- [PROBLEMS TO WORK ON]:
[1] In the post about the 3-Year Wall, which product has Harmon's been out of for four weeks in a row?
[2] Resume the post about the 3-Year Wall, continuing on from its final sentence.

---------- TEXT FOR ANALYSIS

Sunday, March 21, 2021

The 3-Year Wall

Sunday mornings are very therapeutic.  One of us goes downstairs and sets out a breakfast for the boys, the other sets up PBS Kids video streaming.  And then we get an entire morning - 6:00am - 9:00am to talk.

This morning I was hand-waving about how I can't quite pin it down but there's some impending mental breakdown or disturbance in the force or something that I see coming.  Something's just starting to feel weird here.  Was it all the stress and bursts of frustration and fear that came with this crazy COVID-y year?  Is it this latent problem I have of feeling that I no longer am welcome in a culture that I grew up being told was the only place I'd ever belong?  Was it because Harmon's has been completely out of Clausen's Dill Pickles for four weeks in a row?  What was it?

And Paul, in his imminently Paul way (I don't know how to describe this), responded simply, "It's the 3-Year Wall."

"The what?"

"You know.  The 3-Year Wall.  We're coming up on the wall."

"The...what?"

And then he goes on to point out that our entire adult lives (and pretty much my entire LIFE life) we've never lived in a place longer than 3 years.  We've actually never lived at a single address for longer than 2.5 years before.  And in July, we're going to cross that 3-year line here in Utah.

--------------------
---------- GIVEN ENTRIES

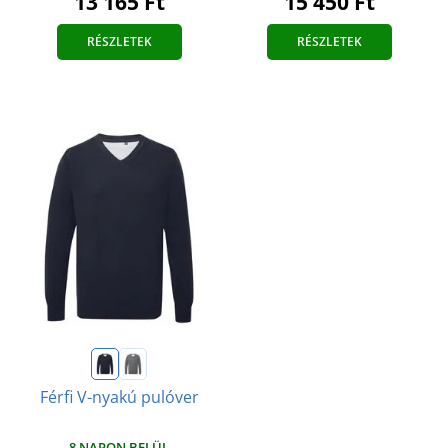
13 165 Ft
15 450 Ft
RÉSZLETEK
RÉSZLETEK
Férfi V-nyakú pulóver
8 NAPON BELÜL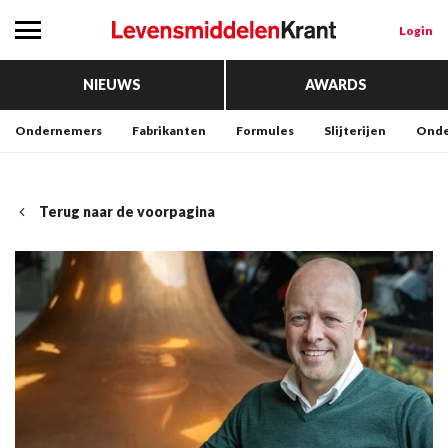
Login
NIEUWS
AWARDS
Ondernemers
Fabrikanten
Formules
Slijterijen
Onde
Terug naar de voorpagina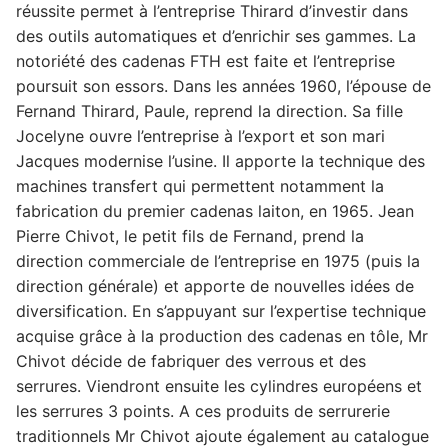
réussite permet à l’entreprise Thirard d’investir dans
des outils automatiques et d’enrichir ses gammes. La
notoriété des cadenas FTH est faite et l’entreprise
poursuit son essors. Dans les années 1960, l’épouse de
Fernand Thirard, Paule, reprend la direction. Sa fille
Jocelyne ouvre l’entreprise à l’export et son mari
Jacques modernise l’usine. Il apporte la technique des
machines transfert qui permettent notamment la
fabrication du premier cadenas laiton, en 1965. Jean
Pierre Chivot, le petit fils de Fernand, prend la
direction commerciale de l’entreprise en 1975 (puis la
direction générale) et apporte de nouvelles idées de
diversification. En s’appuyant sur l’expertise technique
acquise grâce à la production des cadenas en tôle, Mr
Chivot décide de fabriquer des verrous et des
serrures. Viendront ensuite les cylindres européens et
les serrures 3 points. A ces produits de serrurerie
traditionnels Mr Chivot ajoute également au catalogue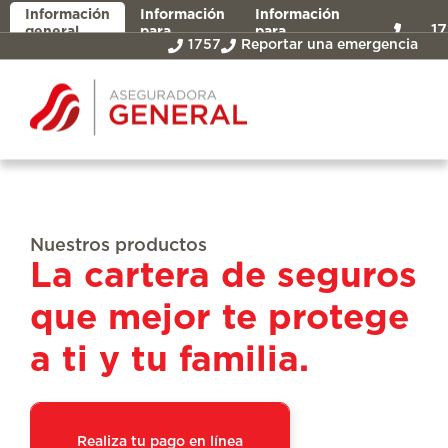
Información
Información
Información
1
general
para
para
1757
Reportar una emergencia
asegurados
intermediarios
Nuestros productos
La cartera de seguros
que mejor te protege
a ti y tu familia.
Realiza tu pago en línea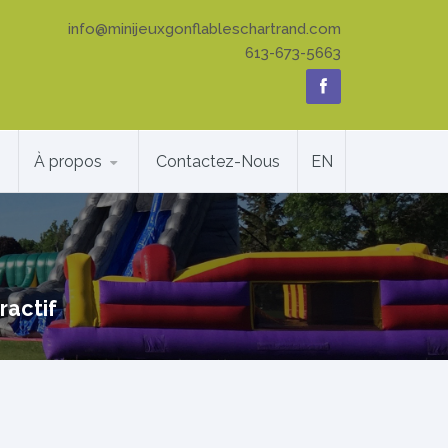
info@minijeuxgonflableschartrand.com
613-673-5663
À propos
Contactez-Nous
EN
ractif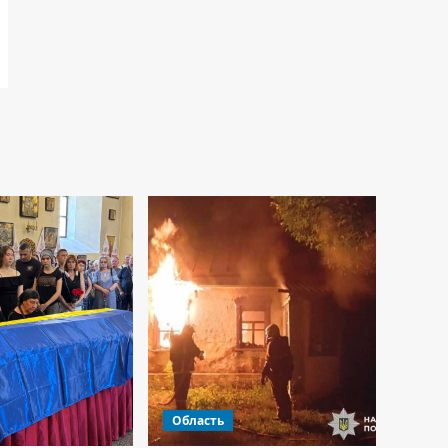
Область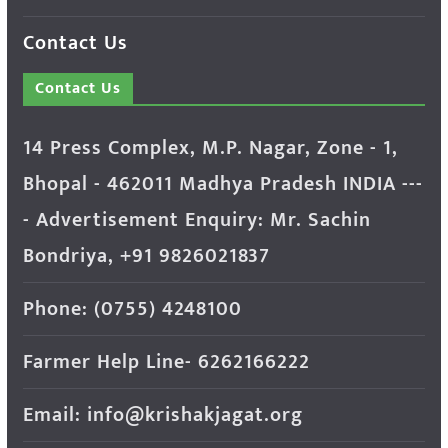
Contact Us
Contact Us
14 Press Complex, M.P. Nagar, Zone - 1,
Bhopal - 462011 Madhya Pradesh INDIA ---
- Advertisement Enquiry: Mr. Sachin
Bondriya, +91 9826021837
Phone: (0755) 4248100
Farmer Help Line- 6262166222
Email: info@krishakjagat.org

--------------------

- [RESPONSES TO THE TASKS]:
[1] Clausen's Dill Pickles.

[2]
And so everything feels weird because everything in us is saying that it's time to leave and try something completely new.  Time to start giving everything away and researching bike paths and "best restaurants" in wherever-we-go-next.  Time to start the emotional distancing to spare us too much pain when we have to say goodbye.  Time to go.  But instead, we're....not.  For the foreseeable future.

"Yeah, I feel it too.  Even at work." Paul went on.  "I keep thinking, 'Well, what now? What next?'  And I think it's even stronger because of tenure coming up.  I don't have a life template after that.  It was always, 'Just make it to tenure.' but I didn't think about what to do after that.  Not that it's all bad.  It means I can do anything I want really.  But it's strange.  So much time and freedom with no obvious structure."

"Yeah!  And!" I jumped in, "Like, my whole life template was basically to go to BYU, graduate/get married, and have kids.  But now, we're not having any more kids.  And so, what's the template for life...for...for I mean the majority of my life?  The rest of my life??"

We thought about all this in silence for a while.  

A very enthusiastic bird sang on our windowsill.